**Data extracts:**

********************

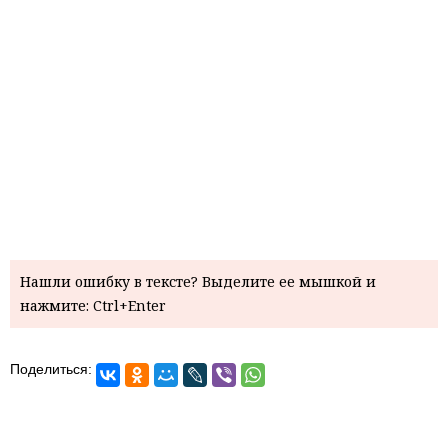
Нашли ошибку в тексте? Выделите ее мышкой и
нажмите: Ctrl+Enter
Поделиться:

********************

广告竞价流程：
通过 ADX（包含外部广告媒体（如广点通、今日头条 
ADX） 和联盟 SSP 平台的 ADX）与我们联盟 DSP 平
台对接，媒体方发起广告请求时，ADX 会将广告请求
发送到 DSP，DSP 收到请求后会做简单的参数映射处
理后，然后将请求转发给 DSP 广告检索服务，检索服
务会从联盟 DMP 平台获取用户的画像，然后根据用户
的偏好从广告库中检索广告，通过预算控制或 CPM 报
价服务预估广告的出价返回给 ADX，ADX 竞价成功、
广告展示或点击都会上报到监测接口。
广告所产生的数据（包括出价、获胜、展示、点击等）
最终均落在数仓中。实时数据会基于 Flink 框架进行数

********************

**What is required:** Would you please copy, word for word, everything above from the line containing "通过 ADX（包含外部广告媒体（如广点通、今日头条" down to the line containing "最终均落在数仓中。实时数据会基于 Flink 框架进行数", those two lines included?

**Exercise response:**
通过 ADX（包含外部广告媒体（如广点通、今日头条 
ADX） 和联盟 SSP 平台的 ADX）与我们联盟 DSP 平
台对接，媒体方发起广告请求时，ADX 会将广告请求
发送到 DSP，DSP 收到请求后会做简单的参数映射处
理后，然后将请求转发给 DSP 广告检索服务，检索服
务会从联盟 DMP 平台获取用户的画像，然后根据用户
的偏好从广告库中检索广告，通过预算控制或 CPM 报
价服务预估广告的出价返回给 ADX，ADX 竞价成功、
广告展示或点击都会上报到监测接口。
广告所产生的数据（包括出价、获胜、展示、点击等）
最终均落在数仓中。实时数据会基于 Flink 框架进行数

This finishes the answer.